The third service is accounting, which is basically logging. It is able to log all actions for security reasons.

Radius, Diameter, TACACS, XTACACS and TACACS+ all are used for authentication purposes and make use of AAA.  Radius and TACACS+ are widely popular and used today which I will mention further below.


Remote authentication dial in user server provides authentication, authorisation and accounting services. Basically Radius stores user names and password for authentication purposes.  Radius is often used in ISP environments. Radius works on UDP PORT 1812. Radius like TACACS works in a client server scenario.

Radius supports dynamic password and call-back security. Radius can now be used in other areas of authentication and not just in dialup scenarios. Radius is an open protocol and provides centralised based authentication. Depending on the vendor’s use of Radius, radius supports many authentication mechanisms.



A Terminal access control access control system, or today’s version of this protocol known as TACACS+ truly separates authentication, authorisation and accounting. TACACS+ is a TCP based access protocol on port 49.

XTACACS made improvements to the original TACACS by separating the authentication, authorisation and accounting services. Finally the TACACS+ added some further features such as two factor authentication.

Comparing Radius and TACACS+

Both TACACS+ and Radius support various authentication methods such as PAP and CHAP, token cards, EAP and other mechanisms. They are both commonly used in dial in environments, such when a client needs to authenticate to their ISP for an internet connection.
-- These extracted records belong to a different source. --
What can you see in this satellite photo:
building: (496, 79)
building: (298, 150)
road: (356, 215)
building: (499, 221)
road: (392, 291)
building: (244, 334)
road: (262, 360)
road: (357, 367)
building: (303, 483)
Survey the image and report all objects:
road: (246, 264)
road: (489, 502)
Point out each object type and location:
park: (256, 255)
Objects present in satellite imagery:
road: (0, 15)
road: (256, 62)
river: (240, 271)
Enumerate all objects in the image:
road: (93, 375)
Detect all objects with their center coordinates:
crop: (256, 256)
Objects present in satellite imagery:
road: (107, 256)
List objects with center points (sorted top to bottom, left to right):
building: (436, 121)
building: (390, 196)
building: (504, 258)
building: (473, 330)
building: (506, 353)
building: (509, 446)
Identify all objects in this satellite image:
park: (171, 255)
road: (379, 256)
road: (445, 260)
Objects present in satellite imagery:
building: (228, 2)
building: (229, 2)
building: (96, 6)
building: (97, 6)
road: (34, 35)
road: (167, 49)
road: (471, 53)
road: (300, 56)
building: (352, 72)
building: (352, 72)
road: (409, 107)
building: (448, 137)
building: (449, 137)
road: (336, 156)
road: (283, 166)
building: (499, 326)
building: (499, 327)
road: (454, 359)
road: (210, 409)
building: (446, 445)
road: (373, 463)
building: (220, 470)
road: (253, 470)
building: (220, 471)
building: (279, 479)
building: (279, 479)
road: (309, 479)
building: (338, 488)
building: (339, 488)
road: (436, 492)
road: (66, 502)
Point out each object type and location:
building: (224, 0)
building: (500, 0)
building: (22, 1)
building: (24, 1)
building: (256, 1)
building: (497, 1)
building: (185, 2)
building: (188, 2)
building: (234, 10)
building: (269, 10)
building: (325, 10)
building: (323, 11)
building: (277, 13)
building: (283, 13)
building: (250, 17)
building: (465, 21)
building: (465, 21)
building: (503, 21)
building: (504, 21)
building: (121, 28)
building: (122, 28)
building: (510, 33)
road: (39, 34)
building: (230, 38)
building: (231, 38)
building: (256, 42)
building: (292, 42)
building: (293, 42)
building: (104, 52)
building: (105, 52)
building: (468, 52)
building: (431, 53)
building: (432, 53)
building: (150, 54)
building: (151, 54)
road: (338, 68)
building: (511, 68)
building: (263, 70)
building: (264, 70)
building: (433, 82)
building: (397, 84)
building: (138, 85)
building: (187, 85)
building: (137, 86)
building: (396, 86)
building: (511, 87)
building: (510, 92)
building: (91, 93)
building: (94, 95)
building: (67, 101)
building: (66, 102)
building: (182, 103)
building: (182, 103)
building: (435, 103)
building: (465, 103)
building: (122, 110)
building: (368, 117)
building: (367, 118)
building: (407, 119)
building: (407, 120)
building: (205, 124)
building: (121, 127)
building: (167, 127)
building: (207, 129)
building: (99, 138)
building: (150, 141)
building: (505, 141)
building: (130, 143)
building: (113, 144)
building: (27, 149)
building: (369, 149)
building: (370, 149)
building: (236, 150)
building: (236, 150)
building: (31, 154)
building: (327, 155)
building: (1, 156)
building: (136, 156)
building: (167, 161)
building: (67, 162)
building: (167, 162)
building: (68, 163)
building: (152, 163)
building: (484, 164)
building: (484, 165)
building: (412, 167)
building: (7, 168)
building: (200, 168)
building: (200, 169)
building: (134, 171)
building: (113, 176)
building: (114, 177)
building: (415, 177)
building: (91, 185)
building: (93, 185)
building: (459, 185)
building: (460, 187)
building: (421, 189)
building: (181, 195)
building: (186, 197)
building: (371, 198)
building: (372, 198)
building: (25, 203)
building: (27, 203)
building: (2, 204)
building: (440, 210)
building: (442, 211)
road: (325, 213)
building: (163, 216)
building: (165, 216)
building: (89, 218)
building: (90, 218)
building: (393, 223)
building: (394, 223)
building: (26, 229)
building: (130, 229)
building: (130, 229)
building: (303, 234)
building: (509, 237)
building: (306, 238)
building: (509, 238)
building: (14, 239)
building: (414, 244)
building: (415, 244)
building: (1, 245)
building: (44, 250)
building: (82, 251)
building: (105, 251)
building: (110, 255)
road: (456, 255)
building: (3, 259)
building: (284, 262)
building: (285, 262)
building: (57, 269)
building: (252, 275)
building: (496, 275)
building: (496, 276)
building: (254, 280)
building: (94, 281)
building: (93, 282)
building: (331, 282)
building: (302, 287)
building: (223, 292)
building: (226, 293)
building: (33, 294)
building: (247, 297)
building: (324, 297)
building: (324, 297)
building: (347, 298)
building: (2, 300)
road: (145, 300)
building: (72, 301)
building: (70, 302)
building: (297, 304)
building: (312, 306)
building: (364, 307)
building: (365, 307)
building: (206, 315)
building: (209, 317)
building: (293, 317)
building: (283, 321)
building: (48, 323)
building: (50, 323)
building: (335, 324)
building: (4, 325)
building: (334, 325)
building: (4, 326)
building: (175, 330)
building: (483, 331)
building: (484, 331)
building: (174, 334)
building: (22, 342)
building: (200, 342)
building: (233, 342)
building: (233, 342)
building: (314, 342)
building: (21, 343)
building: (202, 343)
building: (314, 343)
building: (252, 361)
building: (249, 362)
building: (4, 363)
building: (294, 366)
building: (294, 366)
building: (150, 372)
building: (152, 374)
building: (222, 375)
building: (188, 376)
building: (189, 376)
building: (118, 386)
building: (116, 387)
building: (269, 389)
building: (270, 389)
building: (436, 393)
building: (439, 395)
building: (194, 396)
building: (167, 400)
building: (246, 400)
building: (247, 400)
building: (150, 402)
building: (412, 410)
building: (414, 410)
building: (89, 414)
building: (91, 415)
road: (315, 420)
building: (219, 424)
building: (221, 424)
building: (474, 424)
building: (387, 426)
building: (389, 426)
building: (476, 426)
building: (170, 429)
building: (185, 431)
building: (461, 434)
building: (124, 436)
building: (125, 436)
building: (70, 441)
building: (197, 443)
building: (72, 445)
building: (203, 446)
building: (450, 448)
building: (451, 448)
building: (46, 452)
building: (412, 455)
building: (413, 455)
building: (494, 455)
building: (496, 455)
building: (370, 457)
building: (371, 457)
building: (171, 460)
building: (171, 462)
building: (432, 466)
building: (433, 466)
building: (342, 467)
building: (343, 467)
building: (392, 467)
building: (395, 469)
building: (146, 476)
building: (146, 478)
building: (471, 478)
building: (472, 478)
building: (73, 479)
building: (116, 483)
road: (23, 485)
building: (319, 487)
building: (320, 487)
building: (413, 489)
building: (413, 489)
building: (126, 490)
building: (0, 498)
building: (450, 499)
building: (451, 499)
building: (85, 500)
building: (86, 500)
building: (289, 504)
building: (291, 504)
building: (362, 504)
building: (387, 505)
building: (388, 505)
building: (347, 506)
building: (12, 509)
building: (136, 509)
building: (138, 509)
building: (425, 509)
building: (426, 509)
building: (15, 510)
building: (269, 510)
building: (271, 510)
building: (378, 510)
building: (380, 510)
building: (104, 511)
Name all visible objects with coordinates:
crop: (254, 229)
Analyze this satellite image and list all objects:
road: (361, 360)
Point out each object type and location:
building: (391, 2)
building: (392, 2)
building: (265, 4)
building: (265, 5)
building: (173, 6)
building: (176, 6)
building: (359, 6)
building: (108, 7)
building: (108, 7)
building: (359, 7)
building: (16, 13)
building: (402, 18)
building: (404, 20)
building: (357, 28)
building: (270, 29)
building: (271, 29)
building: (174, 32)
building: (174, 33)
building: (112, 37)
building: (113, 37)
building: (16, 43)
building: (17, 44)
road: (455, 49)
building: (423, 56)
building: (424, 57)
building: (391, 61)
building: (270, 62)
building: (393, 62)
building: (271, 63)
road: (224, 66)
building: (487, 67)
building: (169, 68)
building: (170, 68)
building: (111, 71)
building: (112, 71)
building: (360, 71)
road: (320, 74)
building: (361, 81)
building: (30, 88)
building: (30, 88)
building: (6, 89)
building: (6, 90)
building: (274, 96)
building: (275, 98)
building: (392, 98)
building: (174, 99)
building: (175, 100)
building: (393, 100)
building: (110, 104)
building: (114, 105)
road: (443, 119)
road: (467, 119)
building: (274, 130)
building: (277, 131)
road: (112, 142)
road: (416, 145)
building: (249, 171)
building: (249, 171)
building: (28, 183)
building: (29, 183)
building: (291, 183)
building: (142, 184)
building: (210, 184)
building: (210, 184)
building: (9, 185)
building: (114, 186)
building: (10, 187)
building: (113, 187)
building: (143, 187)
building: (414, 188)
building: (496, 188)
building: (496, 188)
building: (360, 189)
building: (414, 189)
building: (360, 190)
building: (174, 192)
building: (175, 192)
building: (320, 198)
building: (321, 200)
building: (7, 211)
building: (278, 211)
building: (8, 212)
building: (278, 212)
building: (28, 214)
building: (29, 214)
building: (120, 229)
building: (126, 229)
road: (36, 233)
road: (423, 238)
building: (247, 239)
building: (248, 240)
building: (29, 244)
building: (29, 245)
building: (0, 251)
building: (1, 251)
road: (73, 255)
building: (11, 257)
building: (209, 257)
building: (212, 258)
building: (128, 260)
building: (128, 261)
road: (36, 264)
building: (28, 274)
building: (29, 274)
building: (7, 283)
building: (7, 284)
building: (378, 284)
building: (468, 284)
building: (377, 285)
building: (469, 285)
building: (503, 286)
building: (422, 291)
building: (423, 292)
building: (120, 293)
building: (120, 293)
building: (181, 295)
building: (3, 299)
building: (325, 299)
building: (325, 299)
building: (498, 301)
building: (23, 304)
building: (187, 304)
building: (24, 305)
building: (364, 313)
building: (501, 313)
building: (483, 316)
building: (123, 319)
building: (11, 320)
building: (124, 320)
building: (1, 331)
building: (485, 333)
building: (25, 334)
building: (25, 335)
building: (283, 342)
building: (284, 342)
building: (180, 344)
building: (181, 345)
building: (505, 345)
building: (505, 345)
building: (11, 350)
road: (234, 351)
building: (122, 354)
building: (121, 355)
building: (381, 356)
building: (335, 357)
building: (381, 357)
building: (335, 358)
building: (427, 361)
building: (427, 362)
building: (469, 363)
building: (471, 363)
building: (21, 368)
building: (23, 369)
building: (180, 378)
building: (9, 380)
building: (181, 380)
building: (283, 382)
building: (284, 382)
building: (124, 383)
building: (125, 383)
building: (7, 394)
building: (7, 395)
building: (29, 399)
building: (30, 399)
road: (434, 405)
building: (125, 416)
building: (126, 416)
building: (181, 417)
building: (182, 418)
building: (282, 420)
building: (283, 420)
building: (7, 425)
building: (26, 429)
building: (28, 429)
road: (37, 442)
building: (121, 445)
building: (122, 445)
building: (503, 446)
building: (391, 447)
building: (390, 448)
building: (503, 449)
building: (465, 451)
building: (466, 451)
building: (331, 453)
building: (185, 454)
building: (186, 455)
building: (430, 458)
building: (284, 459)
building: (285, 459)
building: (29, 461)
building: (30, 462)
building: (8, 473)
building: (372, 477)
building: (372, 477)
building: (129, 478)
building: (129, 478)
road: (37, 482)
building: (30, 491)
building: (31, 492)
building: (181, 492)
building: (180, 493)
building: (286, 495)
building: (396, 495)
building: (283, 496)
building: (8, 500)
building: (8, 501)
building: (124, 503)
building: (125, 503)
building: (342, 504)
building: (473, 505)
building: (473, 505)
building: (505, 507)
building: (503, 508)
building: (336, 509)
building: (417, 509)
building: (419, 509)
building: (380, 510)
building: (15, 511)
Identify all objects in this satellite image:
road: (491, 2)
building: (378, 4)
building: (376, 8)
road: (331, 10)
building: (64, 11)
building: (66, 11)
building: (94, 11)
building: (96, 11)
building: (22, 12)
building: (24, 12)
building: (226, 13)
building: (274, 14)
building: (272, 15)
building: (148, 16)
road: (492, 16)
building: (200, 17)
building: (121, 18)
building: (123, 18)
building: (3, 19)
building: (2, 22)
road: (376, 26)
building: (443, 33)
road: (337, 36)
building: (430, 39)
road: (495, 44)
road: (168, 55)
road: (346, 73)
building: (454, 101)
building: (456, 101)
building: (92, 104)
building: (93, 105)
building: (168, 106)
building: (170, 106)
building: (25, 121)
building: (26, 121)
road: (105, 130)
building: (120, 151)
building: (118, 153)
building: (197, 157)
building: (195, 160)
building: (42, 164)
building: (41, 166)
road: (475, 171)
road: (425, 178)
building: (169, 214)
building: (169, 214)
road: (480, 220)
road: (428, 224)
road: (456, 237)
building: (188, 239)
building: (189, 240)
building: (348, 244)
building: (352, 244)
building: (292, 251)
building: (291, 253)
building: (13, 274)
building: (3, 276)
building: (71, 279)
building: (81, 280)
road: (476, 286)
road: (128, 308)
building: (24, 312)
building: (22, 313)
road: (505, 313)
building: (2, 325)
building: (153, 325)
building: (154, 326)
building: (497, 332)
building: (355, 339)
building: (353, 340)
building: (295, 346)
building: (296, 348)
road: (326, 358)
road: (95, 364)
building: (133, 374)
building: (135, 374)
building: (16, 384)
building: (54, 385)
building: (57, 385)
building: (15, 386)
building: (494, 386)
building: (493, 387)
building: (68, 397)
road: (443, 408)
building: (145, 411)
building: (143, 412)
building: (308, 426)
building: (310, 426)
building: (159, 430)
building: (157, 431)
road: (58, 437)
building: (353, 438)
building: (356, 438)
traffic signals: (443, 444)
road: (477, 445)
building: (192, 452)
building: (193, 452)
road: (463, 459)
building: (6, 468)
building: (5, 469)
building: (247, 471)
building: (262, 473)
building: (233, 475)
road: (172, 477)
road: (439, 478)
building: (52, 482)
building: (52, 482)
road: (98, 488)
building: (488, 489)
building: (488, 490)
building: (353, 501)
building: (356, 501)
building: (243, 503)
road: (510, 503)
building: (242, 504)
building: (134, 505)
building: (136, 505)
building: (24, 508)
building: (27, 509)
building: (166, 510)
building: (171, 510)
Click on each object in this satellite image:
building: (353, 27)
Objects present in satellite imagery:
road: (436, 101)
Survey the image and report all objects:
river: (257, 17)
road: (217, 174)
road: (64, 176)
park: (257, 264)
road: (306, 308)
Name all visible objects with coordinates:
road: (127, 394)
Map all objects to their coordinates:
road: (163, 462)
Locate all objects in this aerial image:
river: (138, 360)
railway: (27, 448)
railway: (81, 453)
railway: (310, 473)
The username and password the client provides on their Windows system for example is authenticated at the other end by a Radius or TACACS server in an ISP data centre.

Radius is open source and TACACS+ is a Cisco proprietary protocol. TACACS+ has some strength in usability and security over Radius, the most obvious one is the true separation of AAA and the built in two factor authentication. However the big limitation with TACACS+ is the price. Cisco Access Control systems supports the use of Radius and TACACS+ which comes with a heavy price. However if your serious about authentication and want rich control over users then TACACS+ should be considered.

The major advantage to RADIUS is that it’s free. However it comes with its limited functionality such the authentication and authorisation are combined, giving no flexibility to how they can be configured individually.

TACACS+ uses the reliable TCP protocol, where Radius uses UDP.

Further Radius TACACS+ points

The client in a Radius\TACACS setup is known as a NAS (Network access server). The client communicates with the Radius or TACACS server which resides on a Windows or Linux system. An example of this setup is when using two factor authentication. Many two factor vendors such as Secure Envoy and RSA use Radius as the authentication server. If a user was to authenticate via a firewall, most firewalls if not all support the use of Radius and can be setup to work as a NAS\radius client, which communicates with the Radius server which is part of the vendors full product.

So a user requests access to a resource behind a firewall, which it provides the required credentials. The firewall acting as a NAS passes these credentials on to the Windows\Linux based Radius server sitting somewhere on the network. If the radius server finds the client’s credentials matches the one in its database access is granted.

Just to be aware, in both Radius and TACACS+ between the PC and NAS no encryption takes place. However this can still be encrypted via other means such as a VPN. Encryption does take place however between the NAS (Radius client) and Radius server.